GSR

Linux Procfs

October 02, 2019

I love the procfs because it provides an intuitive and easy to use interface for interacting with the kernel. In the same way you’d normally use the command line for exploring files, you can control and find out information about currently running processes. All without the need for system calls.

A procfs is mounted at /proc by default. If you go into /proc you’ll see something like this:

toplevel

You’ll notice a lot of the directories that are just named by numbers. There is one for each individual process. The directory names correspond to the process ID. One directory for each process.

They all have the same layout:

process_dir

Among these files you can find out information such as performance of the process, where the executable is located, resource limits, or namespace information. There’s a lot to explore but here’s some highlights:

- /proc/[pid]/fd

A file descriptor is a process' handle on an open file. This directory contains symbolic links to open file descriptors that the process has. Most importantly you can find the file descriptors for standardized streams. One use case for this is using tail to follow logs printed to standard error of a particular process (tail -f /proc/[pid]/fd/2)

- /proc/[pid]/exe and /proc/[pid]/cmdline

The exe file is a symbolic link to the executable that spawned the process. This could be useful if you have a program that wants to re-execute itself. The cmdline file will tell you what arguments were passed at the command line to run that process.

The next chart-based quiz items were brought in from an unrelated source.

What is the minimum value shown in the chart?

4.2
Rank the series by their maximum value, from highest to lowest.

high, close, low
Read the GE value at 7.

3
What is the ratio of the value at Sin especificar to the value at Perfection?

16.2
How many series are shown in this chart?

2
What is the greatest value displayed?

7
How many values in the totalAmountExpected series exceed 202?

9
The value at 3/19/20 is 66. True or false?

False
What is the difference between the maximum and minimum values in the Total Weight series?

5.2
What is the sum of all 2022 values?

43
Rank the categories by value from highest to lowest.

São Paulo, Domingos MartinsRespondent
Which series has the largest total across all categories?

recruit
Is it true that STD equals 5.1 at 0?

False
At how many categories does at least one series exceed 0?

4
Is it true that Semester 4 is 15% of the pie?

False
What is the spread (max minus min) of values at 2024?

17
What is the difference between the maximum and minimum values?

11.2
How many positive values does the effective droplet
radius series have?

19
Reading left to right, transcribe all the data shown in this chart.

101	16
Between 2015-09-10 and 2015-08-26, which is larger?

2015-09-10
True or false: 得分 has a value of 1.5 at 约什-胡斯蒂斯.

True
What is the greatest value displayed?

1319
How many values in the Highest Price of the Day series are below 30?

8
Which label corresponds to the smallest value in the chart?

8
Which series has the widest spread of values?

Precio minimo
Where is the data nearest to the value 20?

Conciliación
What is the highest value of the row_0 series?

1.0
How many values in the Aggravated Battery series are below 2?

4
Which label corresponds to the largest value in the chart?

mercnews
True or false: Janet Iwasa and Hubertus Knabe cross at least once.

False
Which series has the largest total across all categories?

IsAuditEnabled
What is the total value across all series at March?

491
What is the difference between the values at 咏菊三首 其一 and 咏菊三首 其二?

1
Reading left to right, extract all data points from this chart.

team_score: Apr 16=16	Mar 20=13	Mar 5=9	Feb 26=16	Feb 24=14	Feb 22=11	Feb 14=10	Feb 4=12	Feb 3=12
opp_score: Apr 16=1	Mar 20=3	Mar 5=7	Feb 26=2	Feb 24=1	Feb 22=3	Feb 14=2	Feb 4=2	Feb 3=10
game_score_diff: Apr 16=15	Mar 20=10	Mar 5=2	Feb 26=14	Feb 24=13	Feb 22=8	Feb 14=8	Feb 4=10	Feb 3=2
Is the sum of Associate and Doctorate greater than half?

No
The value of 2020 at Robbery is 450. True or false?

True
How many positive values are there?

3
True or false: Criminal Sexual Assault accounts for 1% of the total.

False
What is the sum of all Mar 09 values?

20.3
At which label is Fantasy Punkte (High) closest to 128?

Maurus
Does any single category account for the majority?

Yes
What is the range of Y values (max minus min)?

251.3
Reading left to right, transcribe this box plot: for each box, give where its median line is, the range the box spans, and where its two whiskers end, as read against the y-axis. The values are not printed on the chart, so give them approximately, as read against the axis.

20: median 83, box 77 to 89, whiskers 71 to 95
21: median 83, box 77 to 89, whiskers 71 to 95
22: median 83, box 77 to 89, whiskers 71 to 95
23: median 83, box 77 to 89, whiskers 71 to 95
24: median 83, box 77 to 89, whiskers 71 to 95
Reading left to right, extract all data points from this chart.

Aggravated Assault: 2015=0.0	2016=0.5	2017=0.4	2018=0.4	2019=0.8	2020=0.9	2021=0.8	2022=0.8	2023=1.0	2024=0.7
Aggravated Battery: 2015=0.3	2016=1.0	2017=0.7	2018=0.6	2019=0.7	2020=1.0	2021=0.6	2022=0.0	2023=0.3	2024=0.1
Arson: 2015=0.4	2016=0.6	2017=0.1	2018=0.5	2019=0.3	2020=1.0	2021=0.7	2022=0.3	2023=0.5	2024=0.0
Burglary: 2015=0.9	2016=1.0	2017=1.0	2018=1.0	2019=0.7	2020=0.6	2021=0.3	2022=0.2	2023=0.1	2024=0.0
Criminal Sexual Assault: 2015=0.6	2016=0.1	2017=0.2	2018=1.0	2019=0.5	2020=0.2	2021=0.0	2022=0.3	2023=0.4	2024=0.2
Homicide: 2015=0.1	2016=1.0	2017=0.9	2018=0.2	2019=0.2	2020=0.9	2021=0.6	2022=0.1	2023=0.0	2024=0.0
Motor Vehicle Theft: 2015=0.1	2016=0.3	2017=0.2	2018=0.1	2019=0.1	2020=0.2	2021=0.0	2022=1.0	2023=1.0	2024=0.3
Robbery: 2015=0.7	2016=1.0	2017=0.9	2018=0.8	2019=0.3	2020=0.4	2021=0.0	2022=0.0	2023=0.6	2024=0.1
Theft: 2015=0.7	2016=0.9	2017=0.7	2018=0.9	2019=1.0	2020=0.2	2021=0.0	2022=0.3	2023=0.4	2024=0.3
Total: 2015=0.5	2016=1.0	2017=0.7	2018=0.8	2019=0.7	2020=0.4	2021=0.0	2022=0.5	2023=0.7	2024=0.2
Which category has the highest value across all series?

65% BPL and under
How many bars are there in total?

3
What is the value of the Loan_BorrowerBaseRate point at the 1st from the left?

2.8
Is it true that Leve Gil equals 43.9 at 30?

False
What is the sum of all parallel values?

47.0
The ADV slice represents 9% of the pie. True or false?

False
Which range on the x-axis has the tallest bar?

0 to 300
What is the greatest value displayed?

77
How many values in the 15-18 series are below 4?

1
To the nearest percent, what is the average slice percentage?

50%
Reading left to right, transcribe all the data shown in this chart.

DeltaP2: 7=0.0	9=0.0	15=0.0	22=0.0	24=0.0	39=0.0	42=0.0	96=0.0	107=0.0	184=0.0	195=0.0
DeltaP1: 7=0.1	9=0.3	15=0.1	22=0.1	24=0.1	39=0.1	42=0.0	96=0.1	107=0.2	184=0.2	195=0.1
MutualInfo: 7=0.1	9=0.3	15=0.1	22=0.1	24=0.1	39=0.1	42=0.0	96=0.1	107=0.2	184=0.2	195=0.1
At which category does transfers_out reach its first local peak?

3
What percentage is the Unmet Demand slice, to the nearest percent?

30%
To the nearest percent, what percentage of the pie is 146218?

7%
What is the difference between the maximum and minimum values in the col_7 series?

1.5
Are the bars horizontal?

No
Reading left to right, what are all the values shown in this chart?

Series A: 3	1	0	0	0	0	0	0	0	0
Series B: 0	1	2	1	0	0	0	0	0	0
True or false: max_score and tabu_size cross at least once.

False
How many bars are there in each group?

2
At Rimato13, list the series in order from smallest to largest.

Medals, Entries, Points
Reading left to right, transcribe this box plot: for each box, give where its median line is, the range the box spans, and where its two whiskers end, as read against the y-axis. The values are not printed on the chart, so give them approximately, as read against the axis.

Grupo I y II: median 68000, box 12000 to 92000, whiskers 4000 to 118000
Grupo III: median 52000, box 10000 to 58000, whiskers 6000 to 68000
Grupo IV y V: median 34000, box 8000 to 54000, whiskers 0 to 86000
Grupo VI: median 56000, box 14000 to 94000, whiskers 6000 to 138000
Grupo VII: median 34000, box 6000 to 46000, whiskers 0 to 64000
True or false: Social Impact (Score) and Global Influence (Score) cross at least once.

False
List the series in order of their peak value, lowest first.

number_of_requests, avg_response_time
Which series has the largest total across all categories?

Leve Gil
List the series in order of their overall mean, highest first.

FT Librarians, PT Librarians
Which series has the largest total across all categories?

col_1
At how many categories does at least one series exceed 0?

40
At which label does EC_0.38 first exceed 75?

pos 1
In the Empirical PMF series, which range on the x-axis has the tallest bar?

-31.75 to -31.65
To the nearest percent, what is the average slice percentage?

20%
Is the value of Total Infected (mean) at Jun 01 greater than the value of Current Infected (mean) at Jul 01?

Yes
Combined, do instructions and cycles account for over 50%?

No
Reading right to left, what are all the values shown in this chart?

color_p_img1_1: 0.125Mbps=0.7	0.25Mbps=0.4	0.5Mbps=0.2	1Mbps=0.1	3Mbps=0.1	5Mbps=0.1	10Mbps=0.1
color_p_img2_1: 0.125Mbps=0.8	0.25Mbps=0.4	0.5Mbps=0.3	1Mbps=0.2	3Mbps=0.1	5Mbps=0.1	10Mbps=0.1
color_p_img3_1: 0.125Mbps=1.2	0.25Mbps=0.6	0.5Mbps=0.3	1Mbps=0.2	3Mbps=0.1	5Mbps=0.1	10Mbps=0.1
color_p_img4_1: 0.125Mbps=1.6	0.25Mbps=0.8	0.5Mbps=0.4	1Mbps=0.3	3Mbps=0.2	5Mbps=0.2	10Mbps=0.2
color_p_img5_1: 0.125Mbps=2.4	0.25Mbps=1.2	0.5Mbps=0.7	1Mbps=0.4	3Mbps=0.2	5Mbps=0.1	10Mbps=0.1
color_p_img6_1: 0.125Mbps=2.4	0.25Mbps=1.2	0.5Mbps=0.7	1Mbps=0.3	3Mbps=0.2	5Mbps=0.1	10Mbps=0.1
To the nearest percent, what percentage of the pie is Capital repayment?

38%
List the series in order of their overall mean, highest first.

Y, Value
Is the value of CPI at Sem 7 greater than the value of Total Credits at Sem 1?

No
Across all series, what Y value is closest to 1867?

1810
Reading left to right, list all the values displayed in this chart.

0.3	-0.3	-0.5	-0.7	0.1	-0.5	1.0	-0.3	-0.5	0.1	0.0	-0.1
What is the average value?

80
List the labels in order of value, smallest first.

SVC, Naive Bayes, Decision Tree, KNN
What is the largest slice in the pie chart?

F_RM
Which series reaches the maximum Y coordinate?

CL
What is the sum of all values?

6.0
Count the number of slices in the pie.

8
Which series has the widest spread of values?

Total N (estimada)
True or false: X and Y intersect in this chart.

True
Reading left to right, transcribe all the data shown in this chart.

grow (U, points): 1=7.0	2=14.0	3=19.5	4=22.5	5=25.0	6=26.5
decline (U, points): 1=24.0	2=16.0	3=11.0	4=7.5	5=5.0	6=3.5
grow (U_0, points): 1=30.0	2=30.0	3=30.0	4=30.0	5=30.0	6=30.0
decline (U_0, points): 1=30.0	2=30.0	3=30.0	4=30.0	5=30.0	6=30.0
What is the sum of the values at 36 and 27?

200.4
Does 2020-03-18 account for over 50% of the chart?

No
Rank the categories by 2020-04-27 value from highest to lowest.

- /proc/[pid]/stat / /proc/[pid]/status

The stat and status files contain resource usage information about the process. Everything from what CPU core the process is running on, to how many clock ticks the process has spent running or idle. Any system monitor program such as top would read the stat file every few seconds for CPU and Memory share percentages.

- /proc/kallsyms

Here’s a really cool one. This contains every symbol (function or variable) in your kernels code. If you cat it as root it’ll also give you their static memory addresses. This is used for setting kprobes or for use in kernel modules.

- /proc/self

This is a symlink to the currently running process. Meaning this will be the /proc/[pid] directory of whatever process requests access to it.

self

The directories and files in /proc don’t actually exist on disk. The procfs is the kernel representing the proceses on your system as if they were files. Whenever a process requests files in the procfs, the kernel responds with the contents of the theoretical file.